You're confusing Poly1305 with Poly1305-AES.  Poly1305 uses a key of
the form (r, s) to authenticate one message; Poly1305-AES uses a key
of the form (k, r), takes a unique nonce n for each message, and
derives s = E_k(n).  Dr. Bernstein's standalone Poly1305
implementations do use the first half of the key bitstring as r and
the second half as s.

>   2.  In cases where buffers are converted to integers or vice versa, we
> used little-endian order. This is different from the way it's done in (for
> example) GCM and in many protocols. It's true that some parts of the
> ChaCha20 algorithm itself are explicitly little-endian

Every multi-byte value in ChaCha and Poly1305 is little-endian.

>   3.  The lengths encoded in the AEAD construction are in bytes, whereas in
> GCM they are in bits.

That's a good thing.  It rules out bugs like
<http://cr.yp.to/talks/2009.02.28-3/slides.pdf>.

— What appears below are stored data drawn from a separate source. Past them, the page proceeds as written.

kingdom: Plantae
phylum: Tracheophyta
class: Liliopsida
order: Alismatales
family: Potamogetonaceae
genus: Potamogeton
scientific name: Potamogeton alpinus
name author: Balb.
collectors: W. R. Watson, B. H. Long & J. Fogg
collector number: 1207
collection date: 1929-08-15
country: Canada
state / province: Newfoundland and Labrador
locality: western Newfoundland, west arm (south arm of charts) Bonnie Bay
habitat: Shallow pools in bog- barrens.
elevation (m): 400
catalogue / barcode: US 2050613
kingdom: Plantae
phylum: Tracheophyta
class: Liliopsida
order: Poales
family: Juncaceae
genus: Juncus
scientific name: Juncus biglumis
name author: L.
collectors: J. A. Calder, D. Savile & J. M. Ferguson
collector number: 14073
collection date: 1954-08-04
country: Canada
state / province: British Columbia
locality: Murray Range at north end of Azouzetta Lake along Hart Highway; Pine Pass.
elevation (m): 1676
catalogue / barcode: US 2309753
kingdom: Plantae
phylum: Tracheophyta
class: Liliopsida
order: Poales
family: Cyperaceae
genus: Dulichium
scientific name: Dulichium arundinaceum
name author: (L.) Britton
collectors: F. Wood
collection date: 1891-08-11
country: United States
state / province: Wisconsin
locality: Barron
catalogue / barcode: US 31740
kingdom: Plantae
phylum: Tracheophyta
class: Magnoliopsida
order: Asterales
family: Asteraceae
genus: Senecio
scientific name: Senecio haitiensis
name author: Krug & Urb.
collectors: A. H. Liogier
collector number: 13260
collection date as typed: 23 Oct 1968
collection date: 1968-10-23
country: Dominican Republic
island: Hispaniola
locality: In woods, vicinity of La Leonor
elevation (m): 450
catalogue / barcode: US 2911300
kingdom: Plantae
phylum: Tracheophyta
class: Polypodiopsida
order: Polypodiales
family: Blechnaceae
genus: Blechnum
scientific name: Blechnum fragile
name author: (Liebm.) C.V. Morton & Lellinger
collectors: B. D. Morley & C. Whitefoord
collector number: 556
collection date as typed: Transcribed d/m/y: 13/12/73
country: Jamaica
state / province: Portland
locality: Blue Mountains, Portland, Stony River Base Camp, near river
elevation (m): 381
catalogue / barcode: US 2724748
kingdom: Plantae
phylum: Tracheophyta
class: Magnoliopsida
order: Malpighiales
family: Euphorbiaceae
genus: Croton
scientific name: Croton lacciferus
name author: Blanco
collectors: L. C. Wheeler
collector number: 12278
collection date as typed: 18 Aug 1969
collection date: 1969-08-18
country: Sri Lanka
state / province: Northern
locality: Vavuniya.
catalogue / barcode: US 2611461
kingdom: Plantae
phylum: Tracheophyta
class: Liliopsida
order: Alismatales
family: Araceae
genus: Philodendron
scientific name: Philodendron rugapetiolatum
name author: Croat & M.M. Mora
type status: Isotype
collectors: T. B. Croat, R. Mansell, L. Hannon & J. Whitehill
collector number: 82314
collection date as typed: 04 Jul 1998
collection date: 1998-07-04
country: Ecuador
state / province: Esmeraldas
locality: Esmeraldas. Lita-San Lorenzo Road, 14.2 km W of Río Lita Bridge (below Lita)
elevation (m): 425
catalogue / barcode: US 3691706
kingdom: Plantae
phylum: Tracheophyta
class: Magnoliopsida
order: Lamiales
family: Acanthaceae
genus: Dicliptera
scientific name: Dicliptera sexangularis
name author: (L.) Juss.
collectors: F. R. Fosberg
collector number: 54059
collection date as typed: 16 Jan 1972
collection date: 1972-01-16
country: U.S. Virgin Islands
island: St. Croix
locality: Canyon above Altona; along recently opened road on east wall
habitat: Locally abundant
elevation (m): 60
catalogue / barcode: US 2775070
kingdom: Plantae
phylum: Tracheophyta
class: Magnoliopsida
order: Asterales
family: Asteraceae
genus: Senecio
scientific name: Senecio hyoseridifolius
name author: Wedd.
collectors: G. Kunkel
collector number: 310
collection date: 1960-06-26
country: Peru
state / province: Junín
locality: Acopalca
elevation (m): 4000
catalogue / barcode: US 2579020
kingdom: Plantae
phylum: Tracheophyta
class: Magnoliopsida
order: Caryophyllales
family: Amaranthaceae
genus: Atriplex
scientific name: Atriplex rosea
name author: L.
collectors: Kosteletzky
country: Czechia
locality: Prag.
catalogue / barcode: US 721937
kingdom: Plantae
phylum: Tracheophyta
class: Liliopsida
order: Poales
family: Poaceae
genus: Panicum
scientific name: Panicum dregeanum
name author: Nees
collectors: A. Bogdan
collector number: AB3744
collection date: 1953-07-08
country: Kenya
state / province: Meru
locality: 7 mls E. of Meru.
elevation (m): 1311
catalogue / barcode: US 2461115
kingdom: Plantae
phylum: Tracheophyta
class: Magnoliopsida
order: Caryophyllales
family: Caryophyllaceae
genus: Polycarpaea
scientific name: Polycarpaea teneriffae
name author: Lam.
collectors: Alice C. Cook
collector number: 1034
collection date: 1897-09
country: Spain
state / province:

Section 3 (‘Implementation Advice’) states that the GMP-based Poly1305
implementation given as an alternate form of the specification in the
Poly1305-AES paper runs in constant time.  As far as I can tell, it
does not.  There is a constant-time ‘ref’ implementation in NaCl, and
I have portable 32-bit and 64-bit integer-multiplication
implementations as well.


Section 4 (‘Security Considerations’) discusses the risk that the
Poly1305 key derived from a ChaCha (key, nonce) pair will collide.
This is not a risk at all.  Poly1305 keys are supposed to be chosen
uniformly at random, and most of the effort of proving Poly1305-AES
secure was in bounding the security loss caused by the fact that AES
could not produce the same value of s for two different nonces.